ただ、活躍している理由を問われ、ルークは困るしかなかった。


「活躍と言われましても。

 僕は、ただ、皆を助けるために行動しただけで、大したことは・・・」


「いや、ルークはわかっていないな。

 君は既に、多くの者に影響を与えているんだぜ?

 その結果、君は今注目の的になっている。」


レイヴンに言われ、ルークは更に困る。


「そうだな。

 これだけ起きた事件に、君は関与している。

 君は、それを見事に解決していった。

 そして多くの者を救っている。

 それは紛れもない事実だ。

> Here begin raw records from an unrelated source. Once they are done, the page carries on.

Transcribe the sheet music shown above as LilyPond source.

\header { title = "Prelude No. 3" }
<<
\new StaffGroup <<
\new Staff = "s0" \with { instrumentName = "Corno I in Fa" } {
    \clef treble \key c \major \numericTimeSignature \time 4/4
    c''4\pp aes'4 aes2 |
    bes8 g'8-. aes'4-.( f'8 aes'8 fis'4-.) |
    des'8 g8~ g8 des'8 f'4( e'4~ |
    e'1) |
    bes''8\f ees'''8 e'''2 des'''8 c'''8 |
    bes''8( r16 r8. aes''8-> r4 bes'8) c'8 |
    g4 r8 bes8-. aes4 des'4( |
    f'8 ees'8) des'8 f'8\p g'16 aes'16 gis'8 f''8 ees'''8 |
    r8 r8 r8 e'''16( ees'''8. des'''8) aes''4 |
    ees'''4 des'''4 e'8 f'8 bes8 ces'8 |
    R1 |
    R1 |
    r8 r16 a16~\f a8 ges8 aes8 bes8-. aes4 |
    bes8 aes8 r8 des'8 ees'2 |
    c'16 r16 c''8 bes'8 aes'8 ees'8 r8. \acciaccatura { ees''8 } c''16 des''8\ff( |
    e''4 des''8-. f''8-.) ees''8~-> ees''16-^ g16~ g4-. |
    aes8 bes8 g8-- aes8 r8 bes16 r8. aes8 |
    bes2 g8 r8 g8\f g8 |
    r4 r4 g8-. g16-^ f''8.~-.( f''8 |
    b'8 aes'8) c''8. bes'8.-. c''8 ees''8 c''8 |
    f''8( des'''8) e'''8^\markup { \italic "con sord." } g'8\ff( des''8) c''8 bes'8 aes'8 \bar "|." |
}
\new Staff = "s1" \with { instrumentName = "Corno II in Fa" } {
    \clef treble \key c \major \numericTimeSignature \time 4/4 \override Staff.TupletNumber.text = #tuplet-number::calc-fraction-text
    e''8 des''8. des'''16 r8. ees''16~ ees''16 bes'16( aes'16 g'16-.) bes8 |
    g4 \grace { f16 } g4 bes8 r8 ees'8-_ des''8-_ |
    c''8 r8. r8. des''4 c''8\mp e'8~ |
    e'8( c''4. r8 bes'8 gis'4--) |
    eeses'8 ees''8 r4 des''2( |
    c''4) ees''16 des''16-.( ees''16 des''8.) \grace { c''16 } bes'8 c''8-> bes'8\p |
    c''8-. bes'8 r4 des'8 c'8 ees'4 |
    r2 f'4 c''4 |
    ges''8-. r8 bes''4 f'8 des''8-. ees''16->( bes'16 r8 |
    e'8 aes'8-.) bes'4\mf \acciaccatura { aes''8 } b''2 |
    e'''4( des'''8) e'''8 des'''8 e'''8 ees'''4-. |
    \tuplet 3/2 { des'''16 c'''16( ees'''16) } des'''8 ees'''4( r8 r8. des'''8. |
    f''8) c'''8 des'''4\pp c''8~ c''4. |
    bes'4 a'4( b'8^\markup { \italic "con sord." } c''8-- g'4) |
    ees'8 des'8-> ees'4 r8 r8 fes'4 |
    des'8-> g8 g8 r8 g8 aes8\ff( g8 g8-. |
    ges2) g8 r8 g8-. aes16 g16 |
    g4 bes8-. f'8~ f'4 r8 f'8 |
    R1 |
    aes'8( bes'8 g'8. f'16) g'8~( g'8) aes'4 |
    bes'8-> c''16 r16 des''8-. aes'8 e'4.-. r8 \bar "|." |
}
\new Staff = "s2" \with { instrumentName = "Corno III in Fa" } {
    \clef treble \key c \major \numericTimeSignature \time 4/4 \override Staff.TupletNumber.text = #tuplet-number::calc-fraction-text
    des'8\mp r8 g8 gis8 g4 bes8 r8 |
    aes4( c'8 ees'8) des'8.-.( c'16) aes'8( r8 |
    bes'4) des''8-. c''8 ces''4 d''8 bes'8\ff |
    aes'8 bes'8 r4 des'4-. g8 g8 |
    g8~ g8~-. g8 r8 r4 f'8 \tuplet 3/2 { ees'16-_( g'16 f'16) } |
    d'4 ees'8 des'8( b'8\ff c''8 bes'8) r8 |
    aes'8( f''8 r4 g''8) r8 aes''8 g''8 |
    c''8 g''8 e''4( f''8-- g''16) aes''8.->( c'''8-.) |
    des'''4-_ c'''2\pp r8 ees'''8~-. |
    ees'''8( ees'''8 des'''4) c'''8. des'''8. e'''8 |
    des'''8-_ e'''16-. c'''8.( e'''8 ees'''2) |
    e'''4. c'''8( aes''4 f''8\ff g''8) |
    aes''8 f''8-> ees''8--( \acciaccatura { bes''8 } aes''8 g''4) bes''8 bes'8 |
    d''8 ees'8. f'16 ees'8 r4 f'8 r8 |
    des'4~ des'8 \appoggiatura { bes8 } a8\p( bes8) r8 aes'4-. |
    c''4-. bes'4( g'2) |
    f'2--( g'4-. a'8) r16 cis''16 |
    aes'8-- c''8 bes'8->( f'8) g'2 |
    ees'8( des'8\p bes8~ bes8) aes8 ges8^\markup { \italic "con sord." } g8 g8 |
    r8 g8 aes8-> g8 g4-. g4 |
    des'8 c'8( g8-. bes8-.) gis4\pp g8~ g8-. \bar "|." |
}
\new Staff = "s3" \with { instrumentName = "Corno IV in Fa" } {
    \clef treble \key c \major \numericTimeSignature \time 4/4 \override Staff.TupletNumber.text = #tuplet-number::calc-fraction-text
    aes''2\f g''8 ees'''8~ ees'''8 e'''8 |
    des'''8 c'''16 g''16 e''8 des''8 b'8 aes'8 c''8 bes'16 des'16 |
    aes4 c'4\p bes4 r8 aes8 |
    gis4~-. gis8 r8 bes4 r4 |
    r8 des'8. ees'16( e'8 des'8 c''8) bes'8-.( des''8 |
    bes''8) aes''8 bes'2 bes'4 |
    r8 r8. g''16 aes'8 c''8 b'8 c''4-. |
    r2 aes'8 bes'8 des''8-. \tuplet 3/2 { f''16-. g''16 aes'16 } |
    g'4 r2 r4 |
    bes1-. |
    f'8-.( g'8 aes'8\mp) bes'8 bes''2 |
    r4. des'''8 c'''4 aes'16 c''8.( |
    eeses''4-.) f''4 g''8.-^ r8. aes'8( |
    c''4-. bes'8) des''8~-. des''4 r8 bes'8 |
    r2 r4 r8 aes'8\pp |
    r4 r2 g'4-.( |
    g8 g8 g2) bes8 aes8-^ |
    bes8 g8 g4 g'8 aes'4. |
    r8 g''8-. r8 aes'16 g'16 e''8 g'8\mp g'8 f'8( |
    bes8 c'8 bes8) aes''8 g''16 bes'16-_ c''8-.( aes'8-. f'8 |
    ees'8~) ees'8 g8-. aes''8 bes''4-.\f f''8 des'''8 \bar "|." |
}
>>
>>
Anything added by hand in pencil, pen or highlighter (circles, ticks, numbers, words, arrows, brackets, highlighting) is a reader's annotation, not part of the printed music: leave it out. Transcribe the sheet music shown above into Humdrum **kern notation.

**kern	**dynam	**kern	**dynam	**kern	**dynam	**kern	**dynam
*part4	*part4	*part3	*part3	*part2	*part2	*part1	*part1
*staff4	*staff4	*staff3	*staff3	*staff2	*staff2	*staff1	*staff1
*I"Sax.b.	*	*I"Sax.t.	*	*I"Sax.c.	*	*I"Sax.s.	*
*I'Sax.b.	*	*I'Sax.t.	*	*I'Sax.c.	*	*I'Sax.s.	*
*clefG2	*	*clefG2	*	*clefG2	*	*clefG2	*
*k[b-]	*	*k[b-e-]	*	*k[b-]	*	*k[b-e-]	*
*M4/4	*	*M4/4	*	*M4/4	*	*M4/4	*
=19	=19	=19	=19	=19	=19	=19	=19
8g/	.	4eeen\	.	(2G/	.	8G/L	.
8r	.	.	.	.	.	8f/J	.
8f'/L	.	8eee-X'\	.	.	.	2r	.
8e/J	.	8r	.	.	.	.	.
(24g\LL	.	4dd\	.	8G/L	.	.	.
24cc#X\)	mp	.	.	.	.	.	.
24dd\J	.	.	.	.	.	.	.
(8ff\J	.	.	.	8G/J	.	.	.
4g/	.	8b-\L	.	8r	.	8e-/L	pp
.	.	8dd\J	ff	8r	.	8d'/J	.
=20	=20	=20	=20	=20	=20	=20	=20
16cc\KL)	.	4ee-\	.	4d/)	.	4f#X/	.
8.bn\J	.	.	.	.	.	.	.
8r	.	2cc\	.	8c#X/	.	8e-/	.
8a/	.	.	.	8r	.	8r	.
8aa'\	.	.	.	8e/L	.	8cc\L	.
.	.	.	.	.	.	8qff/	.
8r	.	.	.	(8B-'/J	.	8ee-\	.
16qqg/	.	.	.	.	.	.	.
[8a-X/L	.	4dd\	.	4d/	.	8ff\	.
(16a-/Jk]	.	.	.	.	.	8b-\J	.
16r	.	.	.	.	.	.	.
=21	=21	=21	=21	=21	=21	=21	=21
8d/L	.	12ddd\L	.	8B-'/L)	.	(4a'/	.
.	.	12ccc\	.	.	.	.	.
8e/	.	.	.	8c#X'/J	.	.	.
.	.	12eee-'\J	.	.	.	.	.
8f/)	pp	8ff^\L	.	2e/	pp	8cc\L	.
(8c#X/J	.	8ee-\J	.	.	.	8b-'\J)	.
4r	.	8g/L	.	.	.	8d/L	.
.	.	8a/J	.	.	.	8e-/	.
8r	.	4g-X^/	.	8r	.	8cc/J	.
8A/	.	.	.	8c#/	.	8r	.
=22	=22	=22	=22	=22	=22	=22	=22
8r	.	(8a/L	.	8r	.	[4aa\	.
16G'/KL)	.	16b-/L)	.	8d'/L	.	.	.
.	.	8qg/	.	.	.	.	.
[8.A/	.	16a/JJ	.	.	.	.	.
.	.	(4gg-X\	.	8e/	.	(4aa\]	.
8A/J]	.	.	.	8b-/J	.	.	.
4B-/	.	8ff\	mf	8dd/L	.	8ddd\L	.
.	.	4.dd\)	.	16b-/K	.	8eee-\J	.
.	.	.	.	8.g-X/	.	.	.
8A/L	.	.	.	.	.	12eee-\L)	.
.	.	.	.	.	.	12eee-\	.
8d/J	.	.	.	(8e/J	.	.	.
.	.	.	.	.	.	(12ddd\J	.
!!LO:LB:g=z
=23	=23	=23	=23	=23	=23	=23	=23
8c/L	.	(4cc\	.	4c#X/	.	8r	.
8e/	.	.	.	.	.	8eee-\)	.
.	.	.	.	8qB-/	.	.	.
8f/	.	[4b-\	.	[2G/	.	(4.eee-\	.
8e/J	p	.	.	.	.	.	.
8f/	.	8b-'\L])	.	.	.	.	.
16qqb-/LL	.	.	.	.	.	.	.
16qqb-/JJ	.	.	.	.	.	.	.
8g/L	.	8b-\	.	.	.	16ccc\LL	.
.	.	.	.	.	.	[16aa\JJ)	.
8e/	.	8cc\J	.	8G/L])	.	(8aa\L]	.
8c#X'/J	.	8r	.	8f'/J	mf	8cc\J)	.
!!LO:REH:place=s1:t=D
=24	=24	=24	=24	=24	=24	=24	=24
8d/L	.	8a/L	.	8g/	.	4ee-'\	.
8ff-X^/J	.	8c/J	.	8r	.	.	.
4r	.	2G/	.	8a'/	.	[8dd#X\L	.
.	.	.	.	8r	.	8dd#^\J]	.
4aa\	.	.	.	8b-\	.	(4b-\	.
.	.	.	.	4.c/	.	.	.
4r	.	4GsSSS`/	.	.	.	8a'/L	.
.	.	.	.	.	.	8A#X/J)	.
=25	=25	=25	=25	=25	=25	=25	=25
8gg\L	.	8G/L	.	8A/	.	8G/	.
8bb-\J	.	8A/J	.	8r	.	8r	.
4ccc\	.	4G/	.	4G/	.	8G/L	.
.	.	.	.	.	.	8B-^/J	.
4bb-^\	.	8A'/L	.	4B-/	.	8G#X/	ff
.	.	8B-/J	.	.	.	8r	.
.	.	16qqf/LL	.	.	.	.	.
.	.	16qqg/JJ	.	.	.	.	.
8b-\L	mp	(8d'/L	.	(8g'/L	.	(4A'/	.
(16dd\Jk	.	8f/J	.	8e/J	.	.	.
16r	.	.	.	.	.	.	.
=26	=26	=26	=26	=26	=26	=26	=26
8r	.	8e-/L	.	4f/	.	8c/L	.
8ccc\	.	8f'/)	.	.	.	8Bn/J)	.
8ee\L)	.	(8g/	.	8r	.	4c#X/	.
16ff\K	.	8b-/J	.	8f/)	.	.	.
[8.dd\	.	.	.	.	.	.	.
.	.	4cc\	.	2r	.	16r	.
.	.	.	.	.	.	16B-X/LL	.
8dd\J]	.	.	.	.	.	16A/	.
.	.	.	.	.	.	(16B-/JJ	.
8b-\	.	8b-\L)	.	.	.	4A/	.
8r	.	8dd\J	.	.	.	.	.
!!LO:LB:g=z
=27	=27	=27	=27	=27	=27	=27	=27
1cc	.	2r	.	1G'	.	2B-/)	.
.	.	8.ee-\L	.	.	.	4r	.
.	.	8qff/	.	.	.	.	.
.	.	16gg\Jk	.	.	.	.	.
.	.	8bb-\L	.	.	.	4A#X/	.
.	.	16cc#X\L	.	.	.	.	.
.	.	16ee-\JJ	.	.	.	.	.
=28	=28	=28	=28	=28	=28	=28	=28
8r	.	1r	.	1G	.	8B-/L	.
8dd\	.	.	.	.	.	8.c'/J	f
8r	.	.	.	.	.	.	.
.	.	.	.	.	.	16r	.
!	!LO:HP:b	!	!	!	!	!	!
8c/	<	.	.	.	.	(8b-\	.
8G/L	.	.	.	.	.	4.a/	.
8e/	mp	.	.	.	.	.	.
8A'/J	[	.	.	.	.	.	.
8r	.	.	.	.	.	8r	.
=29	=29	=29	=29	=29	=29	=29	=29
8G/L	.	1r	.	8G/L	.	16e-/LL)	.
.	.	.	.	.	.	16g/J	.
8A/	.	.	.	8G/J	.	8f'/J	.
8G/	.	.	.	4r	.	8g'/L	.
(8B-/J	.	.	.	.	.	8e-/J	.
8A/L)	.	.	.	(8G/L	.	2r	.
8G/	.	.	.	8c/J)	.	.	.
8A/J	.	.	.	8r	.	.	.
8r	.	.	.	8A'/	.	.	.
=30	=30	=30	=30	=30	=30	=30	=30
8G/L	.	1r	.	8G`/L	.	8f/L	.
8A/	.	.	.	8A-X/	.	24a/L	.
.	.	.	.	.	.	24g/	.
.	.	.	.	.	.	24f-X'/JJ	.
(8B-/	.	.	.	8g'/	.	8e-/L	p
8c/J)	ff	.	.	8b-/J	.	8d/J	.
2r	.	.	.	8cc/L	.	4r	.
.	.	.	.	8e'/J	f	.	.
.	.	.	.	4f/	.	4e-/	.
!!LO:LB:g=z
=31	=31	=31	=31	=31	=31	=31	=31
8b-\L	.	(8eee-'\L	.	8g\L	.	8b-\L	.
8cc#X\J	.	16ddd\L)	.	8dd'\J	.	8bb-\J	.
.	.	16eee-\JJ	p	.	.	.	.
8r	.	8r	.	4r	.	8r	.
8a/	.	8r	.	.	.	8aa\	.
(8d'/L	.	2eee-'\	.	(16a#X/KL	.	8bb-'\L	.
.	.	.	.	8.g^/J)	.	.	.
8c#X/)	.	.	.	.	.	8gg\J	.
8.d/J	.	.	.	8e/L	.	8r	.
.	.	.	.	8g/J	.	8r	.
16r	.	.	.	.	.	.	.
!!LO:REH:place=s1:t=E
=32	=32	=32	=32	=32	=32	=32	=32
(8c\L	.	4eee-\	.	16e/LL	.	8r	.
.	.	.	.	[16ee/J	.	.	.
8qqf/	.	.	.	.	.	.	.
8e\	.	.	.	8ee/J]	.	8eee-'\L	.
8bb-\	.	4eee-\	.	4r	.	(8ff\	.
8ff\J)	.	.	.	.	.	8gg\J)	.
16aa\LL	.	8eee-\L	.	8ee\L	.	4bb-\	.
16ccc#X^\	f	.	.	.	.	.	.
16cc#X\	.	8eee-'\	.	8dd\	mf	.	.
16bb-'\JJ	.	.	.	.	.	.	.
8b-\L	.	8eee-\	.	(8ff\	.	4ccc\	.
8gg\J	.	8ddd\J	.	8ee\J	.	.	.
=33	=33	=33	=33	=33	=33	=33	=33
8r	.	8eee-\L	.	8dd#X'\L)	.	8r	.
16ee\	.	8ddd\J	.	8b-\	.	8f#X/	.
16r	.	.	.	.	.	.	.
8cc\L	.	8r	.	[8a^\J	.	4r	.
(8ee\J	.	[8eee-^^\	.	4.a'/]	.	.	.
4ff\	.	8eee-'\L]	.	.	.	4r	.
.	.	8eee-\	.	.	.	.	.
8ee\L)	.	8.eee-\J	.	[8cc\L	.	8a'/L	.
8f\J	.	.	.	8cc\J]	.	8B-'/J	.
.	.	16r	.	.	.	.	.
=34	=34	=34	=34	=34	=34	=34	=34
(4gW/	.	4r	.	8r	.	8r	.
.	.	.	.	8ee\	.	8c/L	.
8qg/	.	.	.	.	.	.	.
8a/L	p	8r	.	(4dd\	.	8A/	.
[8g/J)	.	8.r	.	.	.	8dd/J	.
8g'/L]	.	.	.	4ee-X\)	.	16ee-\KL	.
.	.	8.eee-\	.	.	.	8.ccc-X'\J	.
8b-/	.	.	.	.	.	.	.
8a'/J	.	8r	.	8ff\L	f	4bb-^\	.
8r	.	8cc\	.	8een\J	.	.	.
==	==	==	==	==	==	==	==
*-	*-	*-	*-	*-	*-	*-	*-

」


侯爵の言葉には力があった。

そして、それは全てを見抜いているようだった。


「君はこれから何を目指す?」


その短い問いに、ルークは考えた後、答える。


「僕は、とりあえず魔導士を目指します。

 僕の力でみんなを助けることが出来れば、助けたいと思います。

 その、そんなに大した力ではないんですけど。」


その答えに、侯爵は笑みを浮かべる。


「そうか、それが君の答えか。

 いい答えだ。

 やはり若者はこうでなくてはならん。」


侯爵はとても嬉しそうだった。


「それにしてもだ。

 レイヴン殿から聞いた話が誠ならば、

 皇帝陛下に教えるべき案件と思うがいかがかな?」


その言葉に、ルークは固まる。


「もし、教えてしまえば、ルークが困るでしょう。

 私は、まだ黙っているつもりですよ。

 ですが、皇帝陛下も耳が早いと聞いています。

 もしかしたら、既にご存知かもしれません。」


「そうだな。

 その時は、ルークが皇帝近衛の騎士として

 姿を現すことになるかもしれませんな。

 うむ、楽しみといえば、楽しみだ。」


レイヴンと侯爵は笑っていたが、ルークは笑えなかった。

なんか、人生が無理やり決まっているかのような気分だったのだ。


「その時は、ミレーナを嫁に出すつもりです。

 いいな、ミレーナ。」


レイヴンの一言に、今度はミレーナが固まる。


「そうだな。

 皇帝直属の近衛師団に入り近衛騎士となれば、貴族同然。

 皇帝に近しい者として歓迎されるであろうからな。」


侯爵は愉快そうだった。

ルークは、もはや収拾が付けられないこの状況に、頭を痛くするのだった。